In rockfall susceptibility mapping, the reliability of predictive models depends heavily on the quality and structure of input data, particularly the rockfall inventory that forms the foundation of any analysis. Despite its central role, one critical aspect is often overlooked: the geometric representation of this inventory. Many studies apply different formats, points, polylines, or polygons, without questioning their methodological appropriateness or impact on model performance. This study addresses this issue by assessing how inventory geometry influences model accuracy, interpretability, and efficiency. Using the multilayer perceptron (MLP) technique, we compare three inventory types on a geologically complex limestone ridge in northern Morocco. Model evaluations rely on standard indicators, such as AUC, confusion matrices, and model-reality overlays, ensuring a robust assessment of predictive capabilities while accounting for geological and geomorphological processes in rockfall source areas. Results show that the spatial representation of rockfall events has a direct and substantial impact on susceptibility mapping outcomes. The point-based model requires a more complex neural structure (14 nodes) and yields modest performance (AUC = 0.718, recall = 0.71, F1 = 0.83), tending to overgeneralize susceptibility even in unsuitable areas. It emphasizes structural factors but overlooks environmental dynamics such as erosion. In contrast, models based on polyline and polygon inventories provide higher accuracy and spatial coherence.
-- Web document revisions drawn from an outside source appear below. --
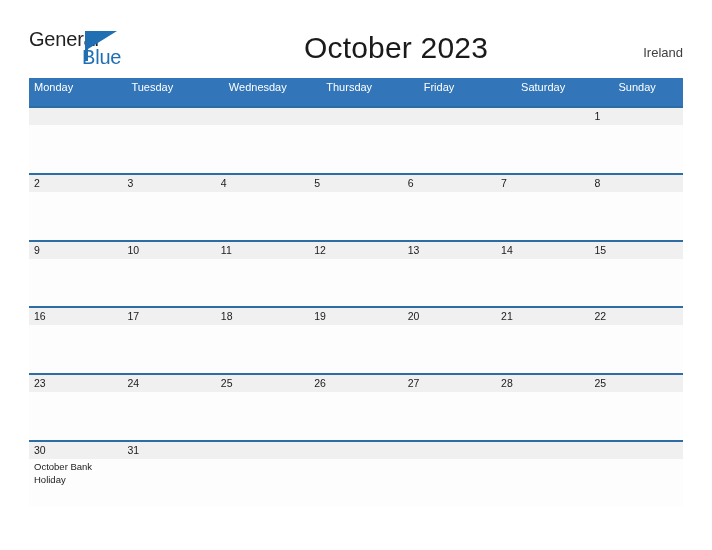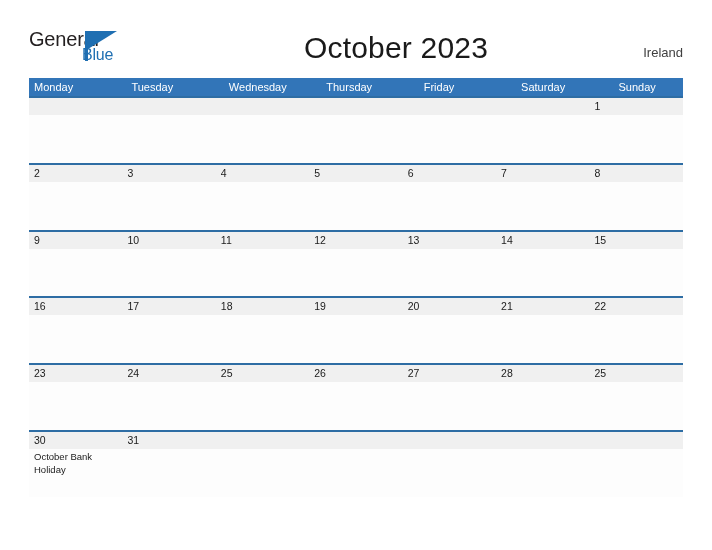--- a/index.html
+++ b/index.html
@@ -67,7 +67,7 @@
     position: absolute;
     left: 53px;
     top: 18px;
-    font-size: 16px;
+    font-size: 20px;
     color: #1f6fb2;
     letter-spacing: -0.2px;
     white-space: nowrap;

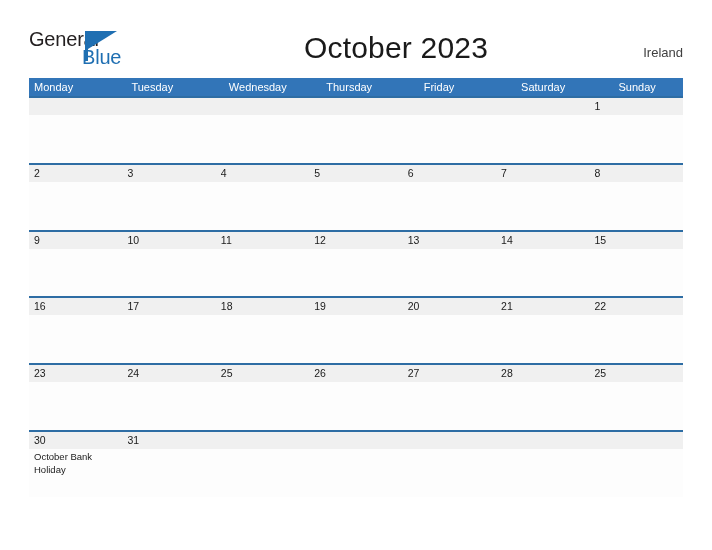--- a/index.html
+++ b/index.html
@@ -105,7 +105,7 @@
   .dow-row {
     display: flex;
     width: 654px;
-    height: 18px;
+    height: 28px;
     background: #3275b8;
     gap: 28px;
   }

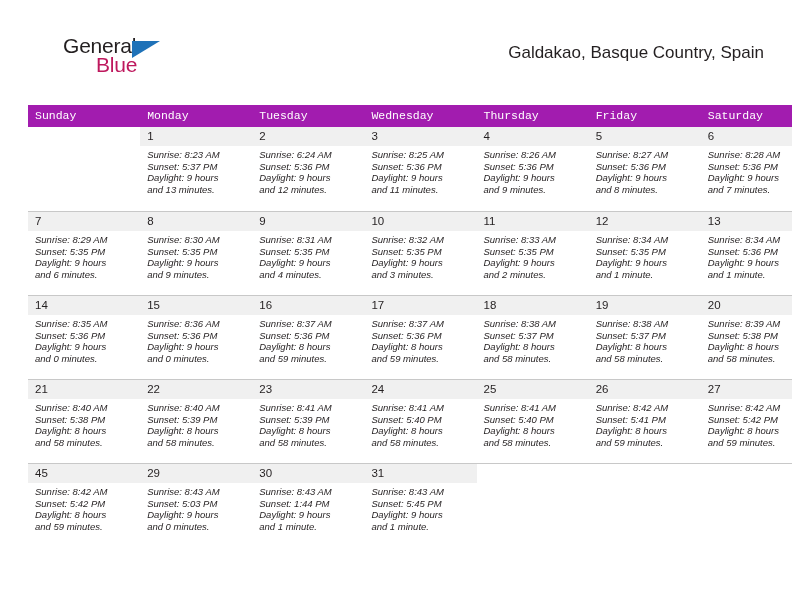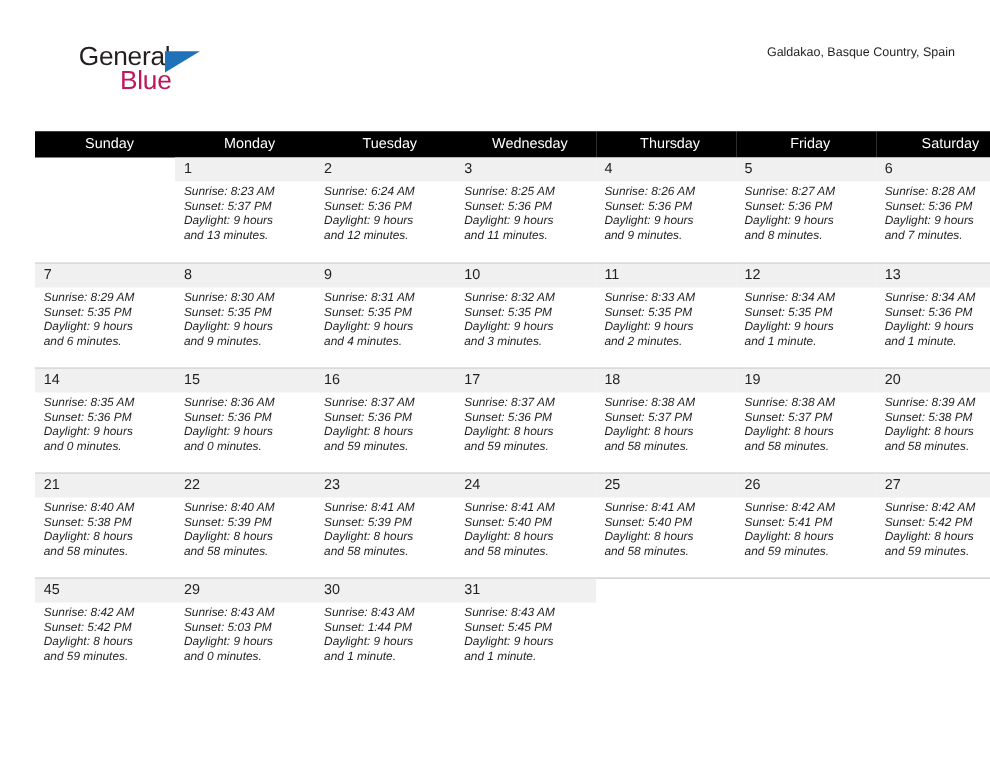--- a/index.html
+++ b/index.html
@@ -79,11 +79,11 @@
     white-space: nowrap;
   }
   .location {
-    font-size: 10px;
+    font-size: 17px;
     color: #231f20;
     line-height: 22px;
     white-space: nowrap;
-    margin-top: 2px;
+    margin-top: 12px;
   }
 
   

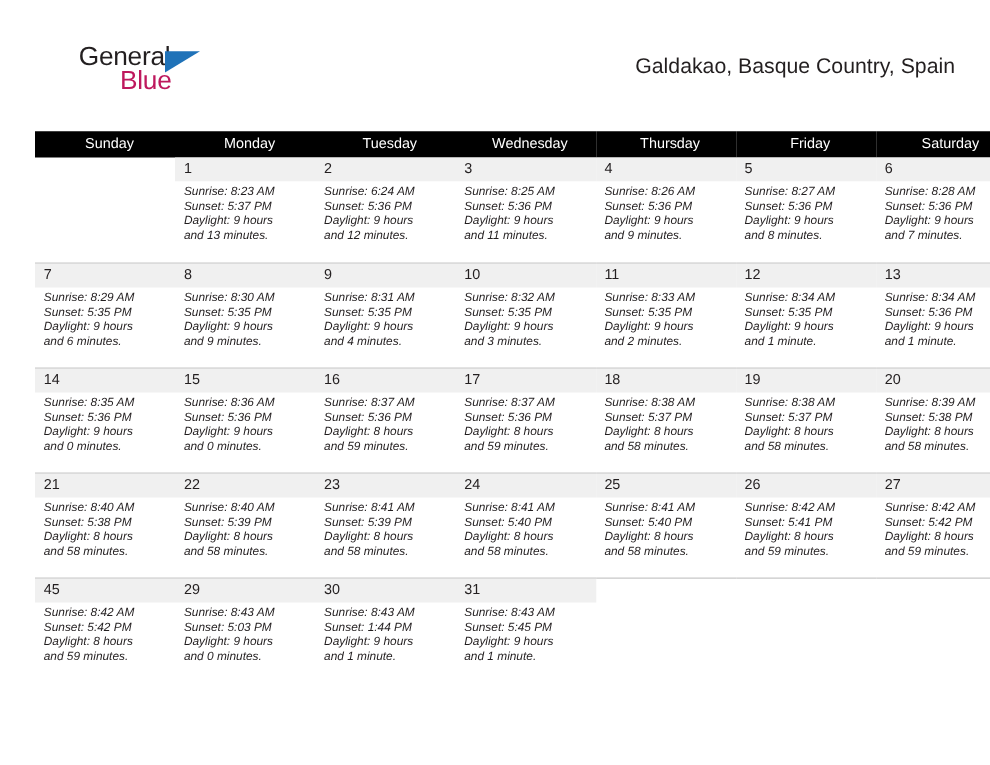--- a/index.html
+++ b/index.html
@@ -96,15 +96,16 @@
     table-layout: fixed;
   }
   .calendar th {
-    background: #000000;
+    background: #a21caf;
     color: #ffffff;
     font-size: 11.5px;
     font-weight: normal;
-    text-align: center;
+    text-align: left;
     padding: 4px 0 5px 7px;
     border: none;
     width: 105.14px;
     height: 11px;
+    font-family: Liberation Mono, monospace;
   }
   .calendar td {
     vertical-align: top;

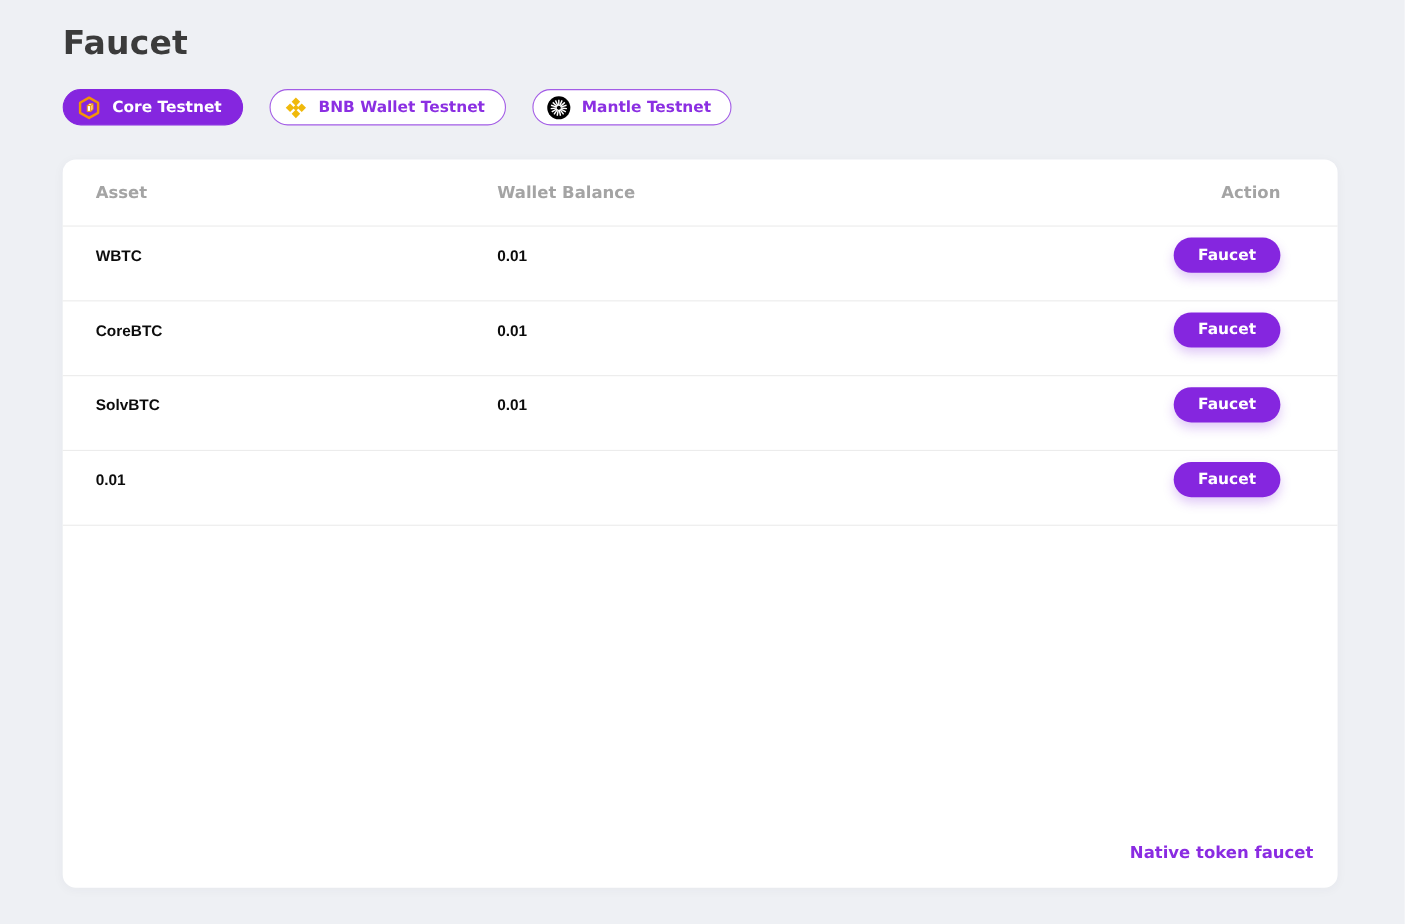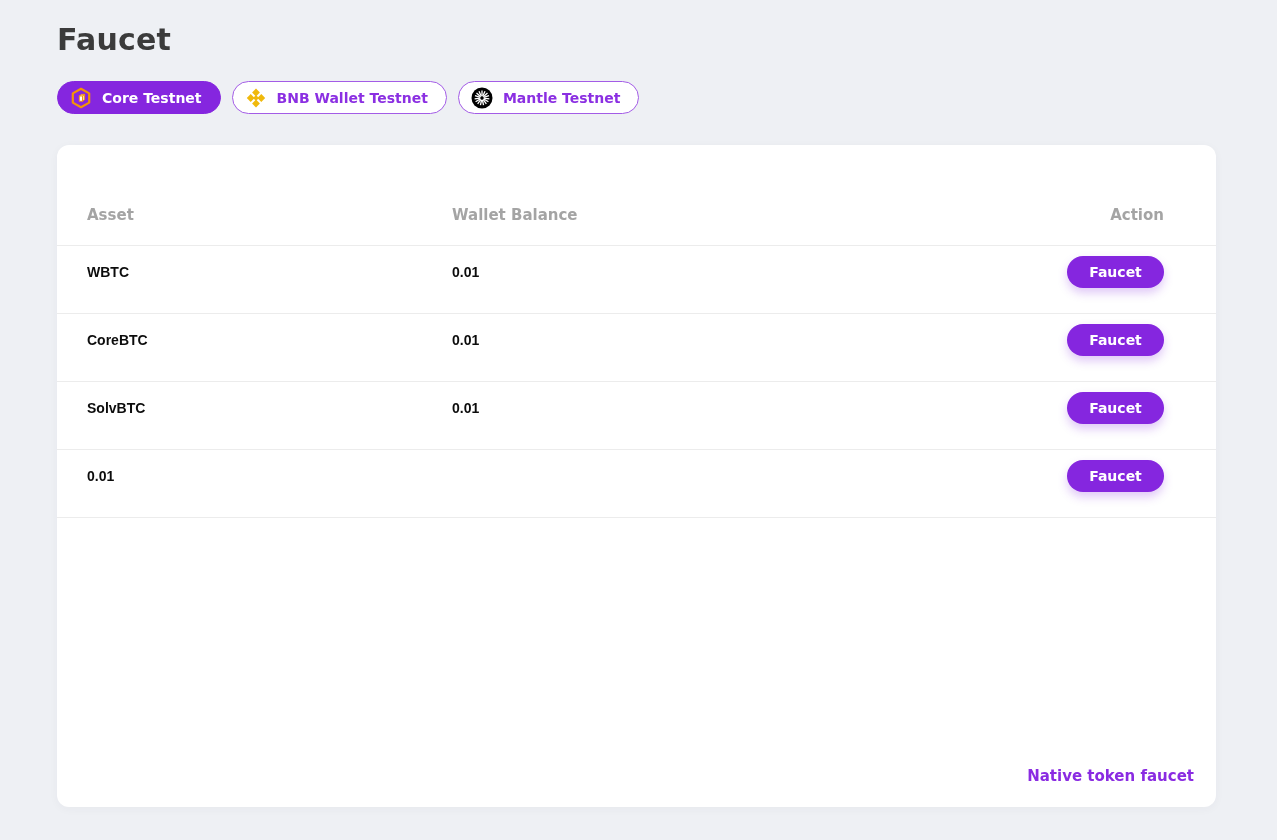--- a/index.html
+++ b/index.html
@@ -21,7 +21,7 @@
     letter-spacing: 0.2px;
   }
 
-  .tabs { display: flex; gap: 11px; margin-bottom: 31px; }
+  .tabs { display: flex; gap: 24px; margin-bottom: 31px; }
   .tab {
     height: 33px;
     border-radius: 17px;

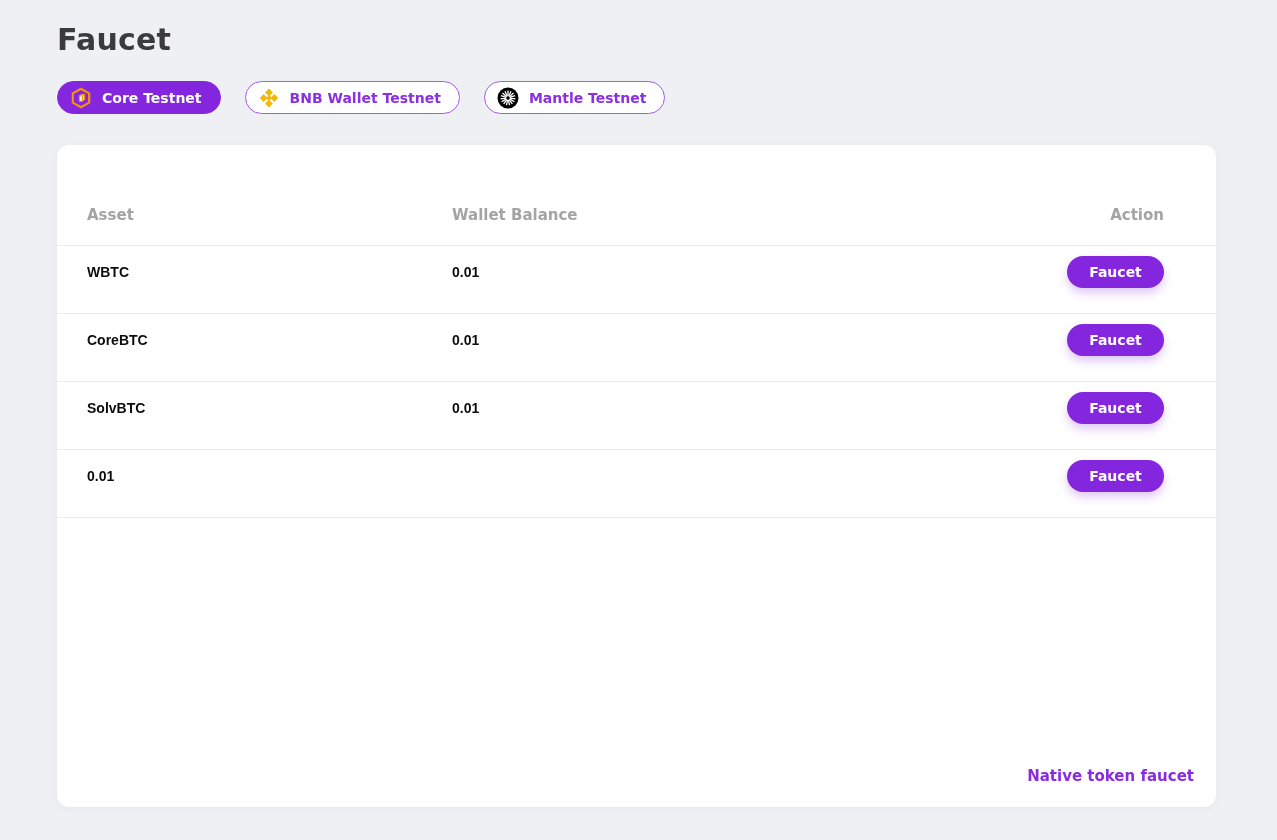--- a/index.html
+++ b/index.html
@@ -64,7 +64,6 @@
     font-size: 15px;
     font-weight: bold;
     color: #a4a4a4;
-    margin-top: 40px;
   }
   .trow {
     display: flex;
The polyline model better reflects hydro-morphological processes, while the polygon inventory offers the most integrated approach, capturing both triggering factors and long-term accumulation of displaced material. With simpler neural networks (8 nodes, matching the theoretical optimum for this dataset) and superior metrics (AUC = 0.932, recall = 0.97, F1 = 0.98), the polygon-based model proves the most effective. This study demonstrates that inventory geometry is not merely a technical choice but a strategic parameter that shapes model behavior and the quality of risk assessment. It offers a methodological contribution to improve susceptibility mapping and supports more accurate, reliable decisions in natural hazard management and land-use planning.

Graphical Abstract

This work presents an in-depth comparative analysis of Rockfall Susceptibility Mapping (RSM) using the Multi-Layer Perceptron (MLP) model. The study addresses a critical and often overlooked methodological question: the impact of the geometric representation of the rockfall inventory (point, polyline, and polygon) on the predictive model’s performance and interpretability. The analysis is conducted at the level of a geologically complex area in northern Morocco, namely the Dorsale calcaire. The data used in this analysis include topographic and geological maps, satellite images, and a high-resolution digital terrain model (DEM). Several conditioning factors (slope, curvature, aspect, elevation, lithology, and others) have been integrated as explanatory variables. Each inventory geometry datum is divided into two parts: training (70%) and testing (30%), with the same spatial distribution. The latter are subjected to the multilayer neural network model via specific neural architectures. The results obtained highlight the differential contribution of variables according to the geometry used during the analysis and in the various resulting susceptibility maps. In this study, the polygon appears to be the most reliable geometry for modeling rockfall susceptibility, while the point performs the least well. This confirms that the geometry of the rockfall inventory has a decisive impact on the quality and reliability of Rockfall Susceptibility Models (RSM), leading to differential variable contributions and distinct optimal network configurations. Far from being a neutral technical choice, the inventory’s representation format profoundly influences the ranking of predisposing factors and the model’s ability to reflect geomorphological reality. This conclusion is fundamental to attempts to standardize methodologies for assessing rockfall susceptibility mapping or to choose the appropriate inventory geometry according to the phenomenon studied, the data used, and the method employed.